The song uses a version of the common chord progression
now called the 50s progression
, which have been called the "'Stand by Me' changes after the song.
John Lennon cover version
John Lennon recorded his version of the song for his 1975 album Rock 'n' Roll. Lennon's cover of "Stand by Me" was his last hit prior to his five-year retirement from the music industry. This version of the song had a more rock sound than R&B. The beginning of this version sounds like the beginning of Ringo Starr's "Only You (And You Alone)". The B-side of the single was "Move Over Ms. L", a rare and raucous track also covered by The Who drummer Keith Moon.
03/05/1975: 48-37-32-30-32-34-42 (UK)
15/03/1975: 78-67-52-36-30-24-20-20-49 (US)
Smokey Joe's Cafe
The song featured in the hit musical Smokey Joe's Cafe by Jerry Leiber and Mike Stoller.
Other cover versions
Live performances, references, appearances in other media, etc.
- U2 performed the song frequently during that group's Joshua Tree and Zoo TV tours between 1987 and 1993, notably in one performance in Philadelphia where Bruce Springsteen joined the band on stage for the song. During U2's 1997-1998 PopMart Tour, the band often played snippets of "Stand by Me" after "I Still Haven't Found What I'm Looking For".
- The song has been performed live by punk rock group Green Day, who often used elements of the song during a medley with The Isley Brothers' "Shout" during their 2005 American Idiot tour.
- Jonny And The Cranbrookers covered it whilst supporting John Mayer at Royal Albert Hall
- In 2007, the former band The Wynchwood Brothers covered this song and played it at numerous charitable concerts, including a concert in aid of Cancer Research UK.

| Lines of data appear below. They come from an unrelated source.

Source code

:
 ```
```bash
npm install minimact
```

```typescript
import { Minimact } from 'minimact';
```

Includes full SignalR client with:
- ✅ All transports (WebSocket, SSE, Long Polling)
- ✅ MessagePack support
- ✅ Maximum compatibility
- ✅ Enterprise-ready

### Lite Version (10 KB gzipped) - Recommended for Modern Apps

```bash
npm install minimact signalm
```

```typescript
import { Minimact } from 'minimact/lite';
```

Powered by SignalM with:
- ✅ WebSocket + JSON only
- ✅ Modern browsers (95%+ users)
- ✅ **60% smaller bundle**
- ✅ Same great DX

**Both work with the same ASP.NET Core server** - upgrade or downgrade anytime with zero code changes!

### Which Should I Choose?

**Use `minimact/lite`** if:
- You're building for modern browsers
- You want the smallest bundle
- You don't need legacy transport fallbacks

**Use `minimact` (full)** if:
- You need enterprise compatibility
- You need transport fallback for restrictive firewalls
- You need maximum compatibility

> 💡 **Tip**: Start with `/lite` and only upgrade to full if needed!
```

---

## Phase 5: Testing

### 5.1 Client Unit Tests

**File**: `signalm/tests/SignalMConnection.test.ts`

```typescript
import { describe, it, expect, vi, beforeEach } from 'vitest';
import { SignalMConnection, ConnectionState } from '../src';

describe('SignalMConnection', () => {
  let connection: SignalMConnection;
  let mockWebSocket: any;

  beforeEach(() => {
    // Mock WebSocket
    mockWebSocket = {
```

- Jim Byrnes performed an acoustic version of "Stand By Me" in one of the series finales of the television program "Highlander".

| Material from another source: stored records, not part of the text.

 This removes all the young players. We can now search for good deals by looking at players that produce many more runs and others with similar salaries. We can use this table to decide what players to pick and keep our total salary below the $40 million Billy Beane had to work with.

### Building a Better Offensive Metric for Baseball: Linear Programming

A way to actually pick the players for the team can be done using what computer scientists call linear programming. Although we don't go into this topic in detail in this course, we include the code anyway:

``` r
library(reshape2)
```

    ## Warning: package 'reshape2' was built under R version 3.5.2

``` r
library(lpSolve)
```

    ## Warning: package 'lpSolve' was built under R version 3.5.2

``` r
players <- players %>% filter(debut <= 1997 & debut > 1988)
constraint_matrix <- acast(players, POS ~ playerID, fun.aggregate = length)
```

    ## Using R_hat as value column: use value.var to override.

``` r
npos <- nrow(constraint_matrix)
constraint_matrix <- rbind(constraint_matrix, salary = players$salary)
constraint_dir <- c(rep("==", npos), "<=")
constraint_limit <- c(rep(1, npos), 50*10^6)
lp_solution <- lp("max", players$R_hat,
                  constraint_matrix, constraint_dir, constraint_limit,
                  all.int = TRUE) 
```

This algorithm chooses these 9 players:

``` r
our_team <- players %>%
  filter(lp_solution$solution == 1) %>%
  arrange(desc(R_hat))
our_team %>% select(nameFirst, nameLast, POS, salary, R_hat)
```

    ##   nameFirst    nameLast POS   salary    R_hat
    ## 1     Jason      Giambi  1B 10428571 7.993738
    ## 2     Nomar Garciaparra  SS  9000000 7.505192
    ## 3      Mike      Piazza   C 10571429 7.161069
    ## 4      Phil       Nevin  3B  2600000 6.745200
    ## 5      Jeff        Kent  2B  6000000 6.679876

- In July, 2007 Incubus covered "Stand by Me" in Indianapolis, Chicago, Detroit, New York, and Philadelphia in August 2007, Cleveland and New Hampshire, and in September 2007, Chula Vista.
- The song was used for a 1995 short film starring The Lion King's Timon and Pumbaa that was released as a bonus feature with the Disney film starring Jonathan Taylor Thomas, Tom and Huck. This odd 3-minute short features Timon singing the song, while Pumbaa is constantly hit by objects every time Timon says "stand by me". The short can be found amongst the trailers and previews at the head of the original The Best of Roger Rabbit VHS tape released in 1996 (it's being used to advertise the Timon and Pumbaa television series).

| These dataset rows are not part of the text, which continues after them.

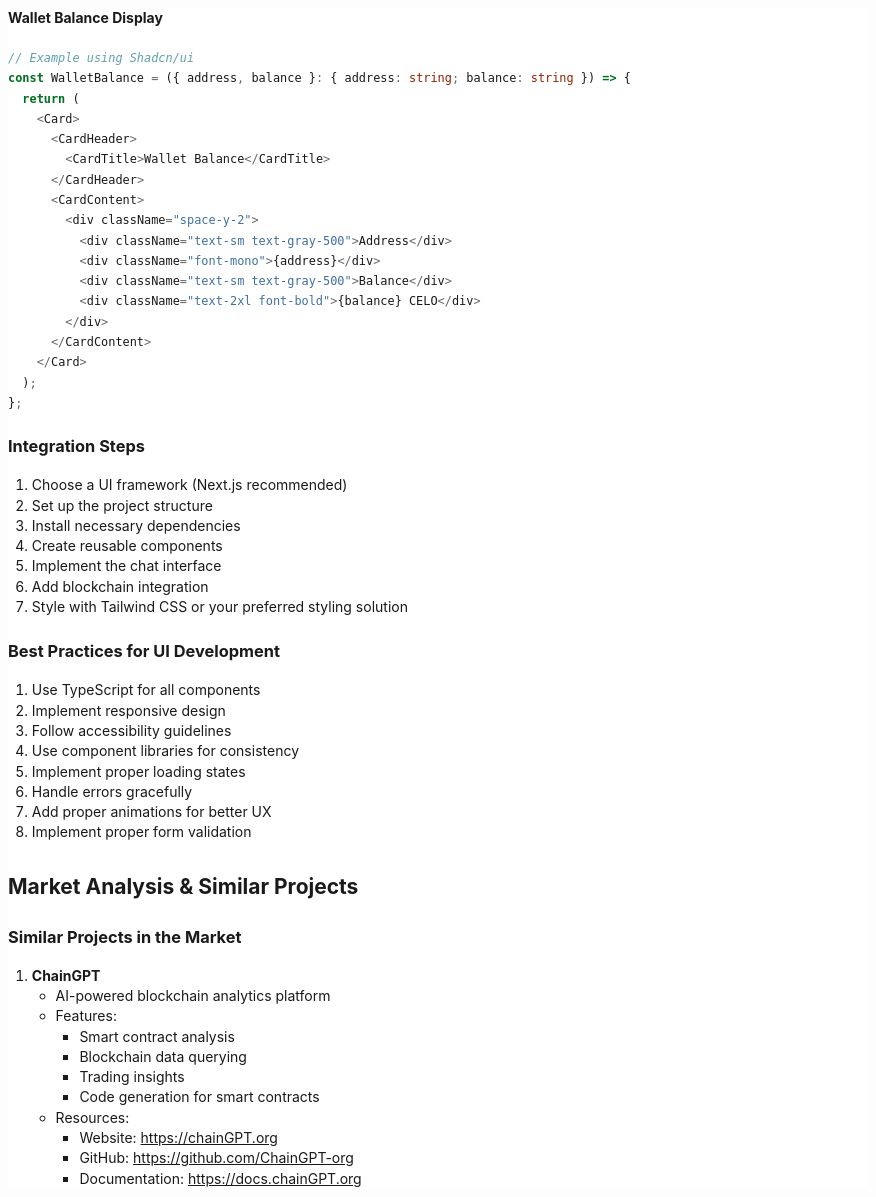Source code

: #### Wallet Balance Display

```typescript
// Example using Shadcn/ui
const WalletBalance = ({ address, balance }: { address: string; balance: string }) => {
  return (
    <Card>
      <CardHeader>
        <CardTitle>Wallet Balance</CardTitle>
      </CardHeader>
      <CardContent>
        <div className="space-y-2">
          <div className="text-sm text-gray-500">Address</div>
          <div className="font-mono">{address}</div>
          <div className="text-sm text-gray-500">Balance</div>
          <div className="text-2xl font-bold">{balance} CELO</div>
        </div>
      </CardContent>
    </Card>
  );
};
```

### Integration Steps

1. Choose a UI framework (Next.js recommended)
2. Set up the project structure
3. Install necessary dependencies
4. Create reusable components
5. Implement the chat interface
6. Add blockchain integration
7. Style with Tailwind CSS or your preferred styling solution

### Best Practices for UI Development

1. Use TypeScript for all components
2. Implement responsive design
3. Follow accessibility guidelines
4. Use component libraries for consistency
5. Implement proper loading states
6. Handle errors gracefully
7. Add proper animations for better UX
8. Implement proper form validation

## Market Analysis & Similar Projects

### Similar Projects in the Market

1. **ChainGPT**
   - AI-powered blockchain analytics platform
   - Features:
     - Smart contract analysis
     - Blockchain data querying
     - Trading insights
     - Code generation for smart contracts
   - Resources:
     - Website: https://chainGPT.org
     - GitHub: https://github.com/ChainGPT-org
     - Documentation: https://docs.chainGPT.org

- "Beautiful Girls", a 2007 single by Sean Kingston, samples the famous bass riff and chord progression as well as a melody that closely resembles parts of the violin solo from the original song.
- In 2001, Banyo Queen, a rap song by Philippine rapper Andrew E., sampled the song to the point that the tune uses the first line of the song ("When the night has come").
- The song is one of three mentioned by name in Eric Carmen's song "Make Me Lose Control".
- Bedouin Soundclash played a cover of "Stand by Me" as an intro to their track "When the Night Feels My Song" at a 2007 gig in Sheffield
- "Stand by Me", which also included a part from Beautiful Girls, was used in the BBC's 'The Choir - Boys Don't Sing' as the choir's final song when they performed in the Royal Albert Hall, conducted by choirmaster Gareth Malone.
- Quoted in the introduction to the third part of Stephen King's post-apocalyptic novel The Stand. King covered the song on Stranger Than Fiction (compilation album).
- Performed by David Archuleta on American Idol, which also featured a lyric from "Beautiful Girls."
- The song appears on the game Karaoke Revolution Presents: American Idol.
- Jason Mraz did a live cover to this song.
- Russian band "Line-up" regularly performs the song on the concerts.
- The German band "Skill" plays the song on one of their gigs.
- "The Gaslight Anthem" regularly perform the song live, usually leading into their own song "I'da Called You Woody, Joe".